Dynamical mean-field theory for the Hubbard-Holstein model on a quantum device

Recent developments in quantum hardware and quantum algorithms have made it possible to utilize the capabilities of current noisy intermediate-scale quantum devices for addressing problems in quantum chemistry and condensed-matter physics. Here we report a demonstration of solving the dynamical mean-field theory (DMFT) impurity problem for the Hubbard-Holstein model on the IBM Quantum Processor Kawasaki, including self-consistency of the DMFT equations. This opens up the possibility to investigate strongly correlated electron systems coupled to bosonic degrees of freedom and impurity problems with frequency-dependent interactions.
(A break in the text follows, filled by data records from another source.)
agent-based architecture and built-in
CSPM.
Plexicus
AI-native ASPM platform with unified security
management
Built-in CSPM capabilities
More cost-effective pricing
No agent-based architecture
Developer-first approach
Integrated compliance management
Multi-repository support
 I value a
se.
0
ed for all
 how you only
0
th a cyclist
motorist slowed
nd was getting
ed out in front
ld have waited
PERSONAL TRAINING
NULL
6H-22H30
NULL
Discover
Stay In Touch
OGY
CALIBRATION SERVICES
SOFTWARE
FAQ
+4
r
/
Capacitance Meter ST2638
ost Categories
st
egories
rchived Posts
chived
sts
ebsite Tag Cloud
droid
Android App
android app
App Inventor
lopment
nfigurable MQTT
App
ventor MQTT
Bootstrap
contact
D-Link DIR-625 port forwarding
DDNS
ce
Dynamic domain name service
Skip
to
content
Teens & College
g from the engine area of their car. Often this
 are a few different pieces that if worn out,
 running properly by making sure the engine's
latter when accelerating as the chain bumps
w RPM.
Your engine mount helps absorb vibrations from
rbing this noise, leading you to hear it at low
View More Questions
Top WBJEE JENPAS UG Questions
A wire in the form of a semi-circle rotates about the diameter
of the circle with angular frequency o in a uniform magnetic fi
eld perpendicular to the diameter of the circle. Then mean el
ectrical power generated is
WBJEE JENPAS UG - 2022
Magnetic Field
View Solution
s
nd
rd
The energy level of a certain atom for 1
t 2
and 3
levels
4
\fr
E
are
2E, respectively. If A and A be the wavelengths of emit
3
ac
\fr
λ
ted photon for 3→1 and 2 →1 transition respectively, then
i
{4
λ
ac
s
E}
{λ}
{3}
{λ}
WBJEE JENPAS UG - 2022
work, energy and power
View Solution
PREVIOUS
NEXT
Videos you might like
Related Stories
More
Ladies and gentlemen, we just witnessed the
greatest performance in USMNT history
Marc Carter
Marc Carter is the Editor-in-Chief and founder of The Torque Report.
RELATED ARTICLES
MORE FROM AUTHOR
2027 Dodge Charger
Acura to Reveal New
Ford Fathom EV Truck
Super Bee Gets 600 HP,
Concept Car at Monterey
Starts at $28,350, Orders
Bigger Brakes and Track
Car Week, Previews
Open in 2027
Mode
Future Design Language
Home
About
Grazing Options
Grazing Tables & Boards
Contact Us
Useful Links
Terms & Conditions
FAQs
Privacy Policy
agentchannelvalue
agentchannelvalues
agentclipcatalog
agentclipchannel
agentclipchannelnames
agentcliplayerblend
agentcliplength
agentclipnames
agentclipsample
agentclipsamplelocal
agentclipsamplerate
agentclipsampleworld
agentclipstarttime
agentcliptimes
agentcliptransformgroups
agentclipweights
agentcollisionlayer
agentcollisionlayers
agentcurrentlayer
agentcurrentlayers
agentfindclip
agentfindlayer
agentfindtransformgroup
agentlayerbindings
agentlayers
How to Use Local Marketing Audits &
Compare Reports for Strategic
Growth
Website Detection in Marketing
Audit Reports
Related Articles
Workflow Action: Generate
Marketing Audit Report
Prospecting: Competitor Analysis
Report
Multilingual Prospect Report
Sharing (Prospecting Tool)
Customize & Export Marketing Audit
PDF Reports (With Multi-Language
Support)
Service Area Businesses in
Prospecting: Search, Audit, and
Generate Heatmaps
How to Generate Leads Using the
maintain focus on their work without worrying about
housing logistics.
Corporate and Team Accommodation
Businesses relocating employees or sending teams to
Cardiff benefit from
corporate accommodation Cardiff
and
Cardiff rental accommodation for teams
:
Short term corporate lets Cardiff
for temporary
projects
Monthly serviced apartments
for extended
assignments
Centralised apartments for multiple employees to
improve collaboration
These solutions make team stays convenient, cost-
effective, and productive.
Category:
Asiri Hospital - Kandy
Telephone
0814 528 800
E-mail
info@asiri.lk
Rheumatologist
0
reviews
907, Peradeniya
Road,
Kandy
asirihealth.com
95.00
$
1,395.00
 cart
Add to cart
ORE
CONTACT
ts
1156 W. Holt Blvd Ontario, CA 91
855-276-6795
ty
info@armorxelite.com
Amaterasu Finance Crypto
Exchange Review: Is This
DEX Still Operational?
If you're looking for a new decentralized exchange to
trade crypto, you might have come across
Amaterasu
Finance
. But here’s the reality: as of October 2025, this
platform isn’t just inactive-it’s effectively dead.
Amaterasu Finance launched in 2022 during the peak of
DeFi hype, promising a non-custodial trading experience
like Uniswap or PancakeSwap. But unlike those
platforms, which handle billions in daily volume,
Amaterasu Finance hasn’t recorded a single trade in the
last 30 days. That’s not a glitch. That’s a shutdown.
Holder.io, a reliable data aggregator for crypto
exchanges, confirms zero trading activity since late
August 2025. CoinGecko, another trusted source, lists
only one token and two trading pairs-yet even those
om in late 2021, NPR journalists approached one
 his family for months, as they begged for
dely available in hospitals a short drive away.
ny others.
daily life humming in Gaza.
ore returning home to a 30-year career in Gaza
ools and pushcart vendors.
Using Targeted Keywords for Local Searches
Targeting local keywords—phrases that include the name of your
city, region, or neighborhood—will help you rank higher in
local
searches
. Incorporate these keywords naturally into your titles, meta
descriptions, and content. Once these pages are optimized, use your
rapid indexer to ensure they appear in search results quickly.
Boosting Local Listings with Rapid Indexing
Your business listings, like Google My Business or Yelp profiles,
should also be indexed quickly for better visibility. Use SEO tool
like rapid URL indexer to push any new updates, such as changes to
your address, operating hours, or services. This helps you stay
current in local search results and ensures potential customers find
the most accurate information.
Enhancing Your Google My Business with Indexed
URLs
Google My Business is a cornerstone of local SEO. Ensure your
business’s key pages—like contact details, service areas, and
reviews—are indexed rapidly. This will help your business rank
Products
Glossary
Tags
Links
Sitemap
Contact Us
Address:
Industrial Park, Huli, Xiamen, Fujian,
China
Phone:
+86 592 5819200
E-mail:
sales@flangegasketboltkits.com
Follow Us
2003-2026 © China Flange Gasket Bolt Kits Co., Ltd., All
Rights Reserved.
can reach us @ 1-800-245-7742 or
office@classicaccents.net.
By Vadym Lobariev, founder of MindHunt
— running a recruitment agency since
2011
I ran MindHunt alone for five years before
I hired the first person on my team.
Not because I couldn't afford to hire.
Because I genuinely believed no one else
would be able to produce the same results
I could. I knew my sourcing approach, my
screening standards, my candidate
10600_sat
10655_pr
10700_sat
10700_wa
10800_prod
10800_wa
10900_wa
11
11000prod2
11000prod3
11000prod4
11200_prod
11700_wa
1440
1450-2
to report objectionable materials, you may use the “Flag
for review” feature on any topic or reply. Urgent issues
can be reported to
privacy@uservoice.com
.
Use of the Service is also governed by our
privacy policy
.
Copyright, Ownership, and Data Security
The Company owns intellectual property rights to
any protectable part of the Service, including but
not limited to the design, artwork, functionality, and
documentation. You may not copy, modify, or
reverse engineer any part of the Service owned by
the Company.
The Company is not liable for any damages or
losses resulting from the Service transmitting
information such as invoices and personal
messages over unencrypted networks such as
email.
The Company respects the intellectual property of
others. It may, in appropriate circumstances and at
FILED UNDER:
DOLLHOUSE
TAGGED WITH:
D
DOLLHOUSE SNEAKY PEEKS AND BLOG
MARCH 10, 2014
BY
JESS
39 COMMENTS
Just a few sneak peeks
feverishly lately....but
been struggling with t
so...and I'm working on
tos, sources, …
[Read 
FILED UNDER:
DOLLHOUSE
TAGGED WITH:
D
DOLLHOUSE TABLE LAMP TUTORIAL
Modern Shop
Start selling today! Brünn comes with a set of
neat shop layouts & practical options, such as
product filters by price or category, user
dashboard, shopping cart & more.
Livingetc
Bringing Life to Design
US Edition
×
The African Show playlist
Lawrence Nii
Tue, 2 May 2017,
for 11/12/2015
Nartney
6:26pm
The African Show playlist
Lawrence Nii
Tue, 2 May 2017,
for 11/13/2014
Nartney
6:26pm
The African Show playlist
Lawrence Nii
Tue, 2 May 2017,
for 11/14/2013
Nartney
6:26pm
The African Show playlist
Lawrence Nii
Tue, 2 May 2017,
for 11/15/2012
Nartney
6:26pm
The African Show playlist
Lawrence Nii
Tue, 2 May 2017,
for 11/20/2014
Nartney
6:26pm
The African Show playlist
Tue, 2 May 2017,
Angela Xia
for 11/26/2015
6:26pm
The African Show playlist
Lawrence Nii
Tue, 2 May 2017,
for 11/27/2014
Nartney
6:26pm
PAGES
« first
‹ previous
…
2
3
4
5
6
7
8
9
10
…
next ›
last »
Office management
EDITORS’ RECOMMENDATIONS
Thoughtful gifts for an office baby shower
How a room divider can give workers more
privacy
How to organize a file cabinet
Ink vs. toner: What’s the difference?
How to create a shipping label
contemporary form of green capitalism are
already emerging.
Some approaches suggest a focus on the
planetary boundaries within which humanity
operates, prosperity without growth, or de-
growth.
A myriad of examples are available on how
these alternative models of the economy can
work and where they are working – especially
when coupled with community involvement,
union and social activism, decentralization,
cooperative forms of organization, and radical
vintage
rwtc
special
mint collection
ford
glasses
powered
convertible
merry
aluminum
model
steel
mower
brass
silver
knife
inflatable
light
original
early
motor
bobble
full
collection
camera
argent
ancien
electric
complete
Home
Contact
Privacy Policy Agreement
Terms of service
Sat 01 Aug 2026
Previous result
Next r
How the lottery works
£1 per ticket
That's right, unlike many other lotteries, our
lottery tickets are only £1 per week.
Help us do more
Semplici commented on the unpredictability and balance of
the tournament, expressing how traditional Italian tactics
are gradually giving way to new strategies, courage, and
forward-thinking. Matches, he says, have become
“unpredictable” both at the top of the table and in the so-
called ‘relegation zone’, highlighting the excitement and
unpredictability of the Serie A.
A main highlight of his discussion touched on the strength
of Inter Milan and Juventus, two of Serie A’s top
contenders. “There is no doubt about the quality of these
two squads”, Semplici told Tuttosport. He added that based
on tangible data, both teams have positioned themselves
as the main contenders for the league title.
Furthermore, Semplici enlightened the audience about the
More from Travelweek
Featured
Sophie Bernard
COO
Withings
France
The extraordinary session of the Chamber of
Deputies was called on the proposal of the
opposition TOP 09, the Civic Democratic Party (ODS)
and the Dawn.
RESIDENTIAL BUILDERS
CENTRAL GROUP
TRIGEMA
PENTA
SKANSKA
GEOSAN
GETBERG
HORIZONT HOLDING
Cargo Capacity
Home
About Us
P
The problem involves both fermionic and bosonic degrees of freedom to be encoded on the quantum device, which we solve using a recently proposed Krylov variational quantum algorithm to obtain the impurity Green's function. We find the resulting spectral function to be in good agreement with the exact result, exhibiting both correlation and plasmonic satellites and significantly surpassing the accuracy of standard Trotter-expansion approaches. Our results provide an essential building block to study electronic correlations and plasmonic excitations on future quantum computers with modern ab initio techniques.

Automated summary

Recent developments in quantum hardware and algorithms have enabled us to address problems in quantum chemistry and condensed-matter physics using current noisy intermediate-scale quantum devices. In this study, we demonstrate the solution of the dynamical mean-field theory (DMFT) impurity problem for the Hubbard-Holstein model on the IBM Quantum Processor Kawasaki. We encode both fermionic and bosonic degrees of freedom on the quantum device and use a Krylov variational quantum algorithm to obtain the impurity Green's function, achieving high accuracy.